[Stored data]

-------

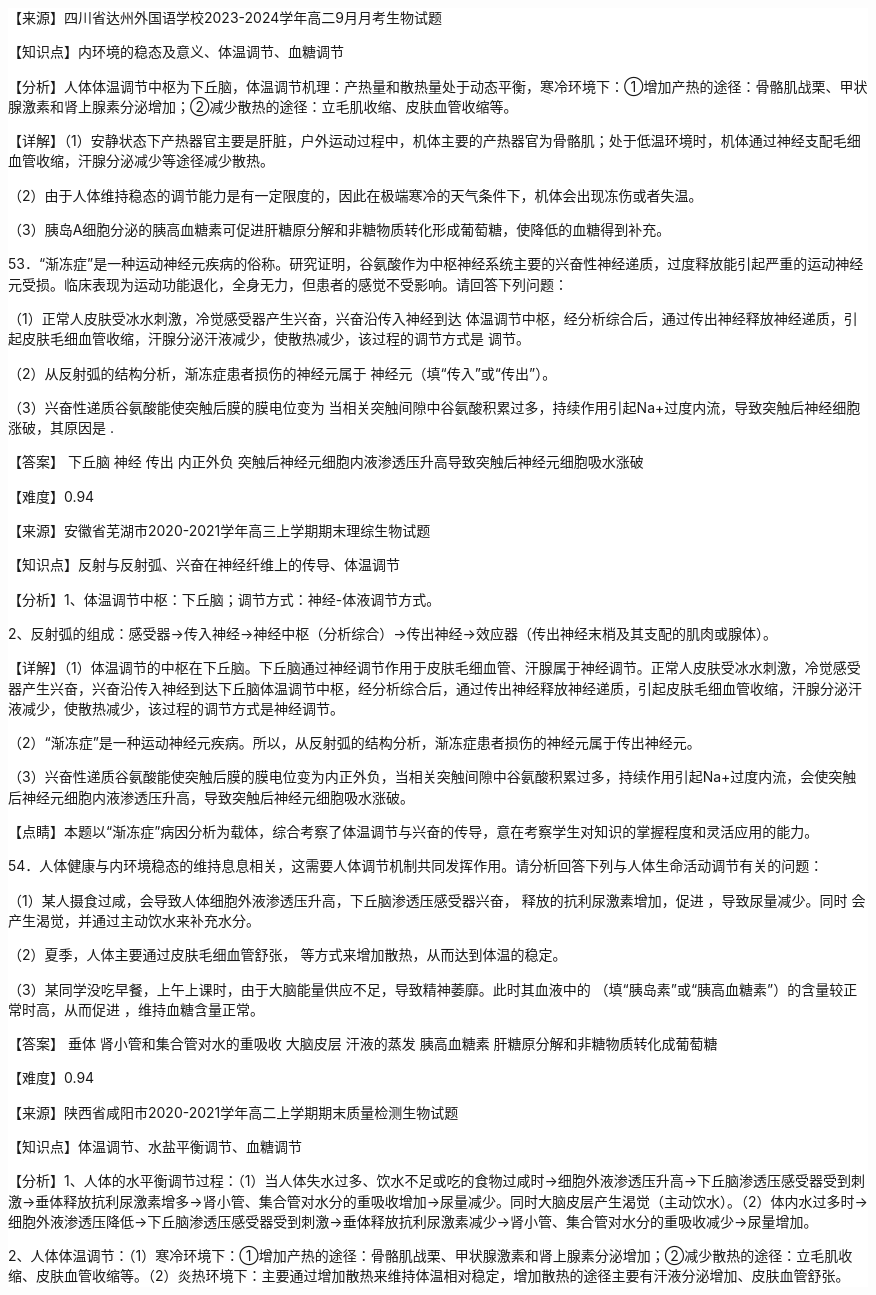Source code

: 【来源】四川省达州外国语学校2023-2024学年高二9月月考生物试题

【知识点】内环境的稳态及意义、体温调节、血糖调节

【分析】人体体温调节中枢为下丘脑，体温调节机理：产热量和散热量处于动态平衡，寒冷环境下：①增加产热的途径：骨骼肌战栗、甲状腺激素和肾上腺素分泌增加；②减少散热的途径：立毛肌收缩、皮肤血管收缩等。

【详解】（1）安静状态下产热器官主要是肝脏，户外运动过程中，机体主要的产热器官为骨骼肌；处于低温环境时，机体通过神经支配毛细血管收缩，汗腺分泌减少等途径减少散热。

（2）由于人体维持稳态的调节能力是有一定限度的，因此在极端寒冷的天气条件下，机体会出现冻伤或者失温。

（3）胰岛A细胞分泌的胰高血糖素可促进肝糖原分解和非糖物质转化形成葡萄糖，使降低的血糖得到补充。

53．“渐冻症”是一种运动神经元疾病的俗称。研究证明，谷氨酸作为中枢神经系统主要的兴奋性神经递质，过度释放能引起严重的运动神经元受损。临床表现为运动功能退化，全身无力，但患者的感觉不受影响。请回答下列问题：

（1）正常人皮肤受冰水刺激，冷觉感受器产生兴奋，兴奋沿传入神经到达    体温调节中枢，经分析综合后，通过传出神经释放神经递质，引起皮肤毛细血管收缩，汗腺分泌汗液减少，使散热减少，该过程的调节方式是     调节。

（2）从反射弧的结构分析，渐冻症患者损伤的神经元属于     神经元（填“传入”或“传出”）。

（3）兴奋性递质谷氨酸能使突触后膜的膜电位变为     当相关突触间隙中谷氨酸积累过多，持续作用引起Na+过度内流，导致突触后神经细胞涨破，其原因是     .

【答案】     下丘脑     神经     传出     内正外负     突触后神经元细胞内液渗透压升高导致突触后神经元细胞吸水涨破

【难度】0.94

【来源】安徽省芜湖市2020-2021学年高三上学期期末理综生物试题

【知识点】反射与反射弧、兴奋在神经纤维上的传导、体温调节

【分析】1、体温调节中枢：下丘脑；调节方式：神经-体液调节方式。

2、反射弧的组成：感受器→传入神经→神经中枢（分析综合）→传出神经→效应器（传出神经末梢及其支配的肌肉或腺体）。

【详解】（1）体温调节的中枢在下丘脑。下丘脑通过神经调节作用于皮肤毛细血管、汗腺属于神经调节。正常人皮肤受冰水刺激，冷觉感受器产生兴奋，兴奋沿传入神经到达下丘脑体温调节中枢，经分析综合后，通过传出神经释放神经递质，引起皮肤毛细血管收缩，汗腺分泌汗液减少，使散热减少，该过程的调节方式是神经调节。

（2）“渐冻症”是一种运动神经元疾病。所以，从反射弧的结构分析，渐冻症患者损伤的神经元属于传出神经元。

（3）兴奋性递质谷氨酸能使突触后膜的膜电位变为内正外负，当相关突触间隙中谷氨酸积累过多，持续作用引起Na+过度内流，会使突触后神经元细胞内液渗透压升高，导致突触后神经元细胞吸水涨破。

【点睛】本题以“渐冻症”病因分析为载体，综合考察了体温调节与兴奋的传导，意在考察学生对知识的掌握程度和灵活应用的能力。

54．人体健康与内环境稳态的维持息息相关，这需要人体调节机制共同发挥作用。请分析回答下列与人体生命活动调节有关的问题：

（1）某人摄食过咸，会导致人体细胞外液渗透压升高，下丘脑渗透压感受器兴奋，     释放的抗利尿激素增加，促进     ，导致尿量减少。同时     会产生渴觉，并通过主动饮水来补充水分。

（2）夏季，人体主要通过皮肤毛细血管舒张，     等方式来增加散热，从而达到体温的稳定。

（3）某同学没吃早餐，上午上课时，由于大脑能量供应不足，导致精神萎靡。此时其血液中的     （填“胰岛素”或“胰高血糖素”）的含量较正常时高，从而促进       ，维持血糖含量正常。

【答案】     垂体     肾小管和集合管对水的重吸收     大脑皮层     汗液的蒸发     胰高血糖素     肝糖原分解和非糖物质转化成葡萄糖

【难度】0.94

【来源】陕西省咸阳市2020-2021学年高二上学期期末质量检测生物试题

【知识点】体温调节、水盐平衡调节、血糖调节

【分析】1、人体的水平衡调节过程：（1）当人体失水过多、饮水不足或吃的食物过咸时→细胞外液渗透压升高→下丘脑渗透压感受器受到刺激→垂体释放抗利尿激素增多→肾小管、集合管对水分的重吸收增加→尿量减少。同时大脑皮层产生渴觉（主动饮水）。（2）体内水过多时→细胞外液渗透压降低→下丘脑渗透压感受器受到刺激→垂体释放抗利尿激素减少→肾小管、集合管对水分的重吸收减少→尿量增加。

2、人体体温调节：（1）寒冷环境下：①增加产热的途径：骨骼肌战栗、甲状腺激素和肾上腺素分泌增加；②减少散热的途径：立毛肌收缩、皮肤血管收缩等。（2）炎热环境下：主要通过增加散热来维持体温相对稳定，增加散热的途径主要有汗液分泌增加、皮肤血管舒张。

-------

- **WHAT TO DO**: The required answer is each line of the data in which the word "立毛肌收缩" appears.

- **ANSWER SECTION**:
【分析】人体体温调节中枢为下丘脑，体温调节机理：产热量和散热量处于动态平衡，寒冷环境下：①增加产热的途径：骨骼肌战栗、甲状腺激素和肾上腺素分泌增加；②减少散热的途径：立毛肌收缩、皮肤血管收缩等。
2、人体体温调节：（1）寒冷环境下：①增加产热的途径：骨骼肌战栗、甲状腺激素和肾上腺素分泌增加；②减少散热的途径：立毛肌收缩、皮肤血管收缩等。（2）炎热环境下：主要通过增加散热来维持体温相对稳定，增加散热的途径主要有汗液分泌增加、皮肤血管舒张。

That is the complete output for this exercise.